The U.S. Supreme Court considers stare decisis not only an important doctrine, but also « the means by which we ensure that the law not only changes in unpredictable ways, but evolves in an understandable and principled manner. » [31] Stare decisis aims to strengthen the legitimacy of the judicial process and promote the rule of law. This is done by enhancing stability, security, predictability, consistency and consistency in the application of the law to cases and litigants. [30] By adhering to stare decisis, the Supreme Court seeks to preserve its role « as a prudent, impartial and predictable decision-maker who decides cases in accordance with the law and not according to the individual political preferences of judges. » [30] In Vasquez v. Hillery (1986), the Supreme Court succinctly stated that stare decisis « contributes to the integrity of our constitutional system of government, both in appearance and in its actions » by maintaining the notion « that fundamental principles are based on law and not on the inclinations of individuals. » [31] Any court may attempt to distinguish its present case from that of an enforceable precedent in order to reach a different conclusion.

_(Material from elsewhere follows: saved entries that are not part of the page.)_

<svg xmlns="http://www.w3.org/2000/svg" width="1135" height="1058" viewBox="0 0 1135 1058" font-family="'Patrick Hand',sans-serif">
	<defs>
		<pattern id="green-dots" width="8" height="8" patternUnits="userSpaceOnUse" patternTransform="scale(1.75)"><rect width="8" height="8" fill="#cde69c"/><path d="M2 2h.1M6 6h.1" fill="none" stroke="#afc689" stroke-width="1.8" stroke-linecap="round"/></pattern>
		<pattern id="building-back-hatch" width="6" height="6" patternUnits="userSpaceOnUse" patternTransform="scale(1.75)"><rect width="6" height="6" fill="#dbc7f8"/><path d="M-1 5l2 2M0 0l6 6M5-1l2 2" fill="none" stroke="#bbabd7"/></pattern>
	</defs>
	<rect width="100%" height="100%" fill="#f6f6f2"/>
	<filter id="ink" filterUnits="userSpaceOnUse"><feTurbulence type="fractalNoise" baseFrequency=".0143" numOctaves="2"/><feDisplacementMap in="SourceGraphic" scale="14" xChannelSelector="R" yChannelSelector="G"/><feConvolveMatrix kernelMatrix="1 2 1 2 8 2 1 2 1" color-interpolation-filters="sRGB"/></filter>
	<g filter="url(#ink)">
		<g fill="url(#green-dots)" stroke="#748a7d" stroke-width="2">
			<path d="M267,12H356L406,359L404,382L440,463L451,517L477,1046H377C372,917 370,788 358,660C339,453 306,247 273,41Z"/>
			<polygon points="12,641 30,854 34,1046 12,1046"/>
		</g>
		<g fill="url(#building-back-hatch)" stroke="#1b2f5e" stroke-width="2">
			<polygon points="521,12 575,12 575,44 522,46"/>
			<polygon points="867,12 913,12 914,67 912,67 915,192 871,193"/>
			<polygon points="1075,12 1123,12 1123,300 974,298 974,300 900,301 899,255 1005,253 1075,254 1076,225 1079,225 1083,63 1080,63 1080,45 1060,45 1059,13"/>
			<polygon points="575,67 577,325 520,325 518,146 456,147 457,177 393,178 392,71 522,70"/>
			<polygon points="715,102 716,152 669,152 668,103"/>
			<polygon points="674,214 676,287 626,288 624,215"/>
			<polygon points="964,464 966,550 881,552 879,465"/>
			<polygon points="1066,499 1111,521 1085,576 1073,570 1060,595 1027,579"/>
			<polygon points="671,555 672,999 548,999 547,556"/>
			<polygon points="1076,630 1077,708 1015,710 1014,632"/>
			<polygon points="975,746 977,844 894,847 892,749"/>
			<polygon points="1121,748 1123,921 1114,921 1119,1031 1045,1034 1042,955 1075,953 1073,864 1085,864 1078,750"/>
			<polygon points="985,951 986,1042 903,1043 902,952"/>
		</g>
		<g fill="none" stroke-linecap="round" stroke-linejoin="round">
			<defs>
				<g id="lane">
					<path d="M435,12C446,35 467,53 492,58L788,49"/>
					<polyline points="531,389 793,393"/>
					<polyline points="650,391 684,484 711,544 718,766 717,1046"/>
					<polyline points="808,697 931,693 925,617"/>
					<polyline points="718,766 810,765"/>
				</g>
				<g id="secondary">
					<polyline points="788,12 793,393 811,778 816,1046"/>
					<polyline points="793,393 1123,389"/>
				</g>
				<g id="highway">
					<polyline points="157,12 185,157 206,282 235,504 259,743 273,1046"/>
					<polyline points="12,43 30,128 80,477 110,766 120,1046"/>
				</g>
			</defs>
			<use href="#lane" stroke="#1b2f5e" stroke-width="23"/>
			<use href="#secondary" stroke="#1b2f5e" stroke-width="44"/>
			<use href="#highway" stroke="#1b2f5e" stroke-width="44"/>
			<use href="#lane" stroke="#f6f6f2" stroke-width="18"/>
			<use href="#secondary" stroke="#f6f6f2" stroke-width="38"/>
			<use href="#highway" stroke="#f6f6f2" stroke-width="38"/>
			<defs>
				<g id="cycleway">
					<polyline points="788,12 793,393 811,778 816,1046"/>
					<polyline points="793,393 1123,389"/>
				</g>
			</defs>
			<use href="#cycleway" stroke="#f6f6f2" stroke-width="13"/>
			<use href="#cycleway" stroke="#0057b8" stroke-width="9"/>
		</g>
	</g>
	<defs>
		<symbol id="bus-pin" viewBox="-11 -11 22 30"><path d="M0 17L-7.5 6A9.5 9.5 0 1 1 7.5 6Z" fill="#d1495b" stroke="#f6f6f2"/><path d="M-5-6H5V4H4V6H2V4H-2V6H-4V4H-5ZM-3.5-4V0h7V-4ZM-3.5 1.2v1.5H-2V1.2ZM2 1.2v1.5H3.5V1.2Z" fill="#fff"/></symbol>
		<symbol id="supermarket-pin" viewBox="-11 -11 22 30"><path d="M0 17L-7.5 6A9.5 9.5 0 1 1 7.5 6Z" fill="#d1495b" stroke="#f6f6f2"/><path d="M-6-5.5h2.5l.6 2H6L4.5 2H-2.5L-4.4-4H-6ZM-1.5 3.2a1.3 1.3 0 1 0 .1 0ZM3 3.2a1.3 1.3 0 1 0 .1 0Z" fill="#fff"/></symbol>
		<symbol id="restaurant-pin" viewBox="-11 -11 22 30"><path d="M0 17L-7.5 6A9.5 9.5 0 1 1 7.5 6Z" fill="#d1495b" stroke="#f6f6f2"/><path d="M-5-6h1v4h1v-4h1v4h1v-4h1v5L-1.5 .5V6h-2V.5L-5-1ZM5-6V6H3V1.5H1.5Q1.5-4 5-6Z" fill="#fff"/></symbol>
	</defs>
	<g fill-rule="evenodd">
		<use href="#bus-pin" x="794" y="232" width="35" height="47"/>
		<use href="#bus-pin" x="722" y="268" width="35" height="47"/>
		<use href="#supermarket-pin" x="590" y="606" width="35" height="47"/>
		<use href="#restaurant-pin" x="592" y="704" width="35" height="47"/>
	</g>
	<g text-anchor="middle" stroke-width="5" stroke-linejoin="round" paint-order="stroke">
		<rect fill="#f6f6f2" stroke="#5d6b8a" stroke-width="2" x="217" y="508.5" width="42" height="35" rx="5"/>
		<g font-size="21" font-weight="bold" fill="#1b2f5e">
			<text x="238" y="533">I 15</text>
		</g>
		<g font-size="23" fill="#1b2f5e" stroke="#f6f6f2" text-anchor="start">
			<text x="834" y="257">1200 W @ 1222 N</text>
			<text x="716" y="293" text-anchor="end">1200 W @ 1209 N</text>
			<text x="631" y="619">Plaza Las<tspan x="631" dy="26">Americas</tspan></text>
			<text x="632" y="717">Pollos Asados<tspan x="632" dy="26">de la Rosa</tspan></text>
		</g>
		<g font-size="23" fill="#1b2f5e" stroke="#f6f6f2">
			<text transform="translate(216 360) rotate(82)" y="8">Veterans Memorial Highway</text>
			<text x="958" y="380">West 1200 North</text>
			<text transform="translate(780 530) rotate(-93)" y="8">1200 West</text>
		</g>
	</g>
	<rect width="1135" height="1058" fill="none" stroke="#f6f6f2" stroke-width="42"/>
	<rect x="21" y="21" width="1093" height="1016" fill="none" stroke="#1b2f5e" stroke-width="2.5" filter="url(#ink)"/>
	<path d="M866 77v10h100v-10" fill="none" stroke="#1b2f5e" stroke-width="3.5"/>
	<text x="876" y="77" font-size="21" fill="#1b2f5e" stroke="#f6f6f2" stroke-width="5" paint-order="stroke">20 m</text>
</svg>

The validity of such a distinction may or may not be recognized on appeal. An appellate court may also propose an entirely new and different analysis from that of the lower courts and may or may not be bound by its own previous decisions or, in any event, it may distinguish those decisions on the basis of significant differences in the facts applicable in each case. Or a court may view the case before it as a « first impression » that is not subject to precedent. [7] Precedent is a legal principle created by a judicial decision that provides an example or authority for judges who later decide similar issues. In general, decisions of higher courts (within a particular court system) are binding precedents for lower courts in that system.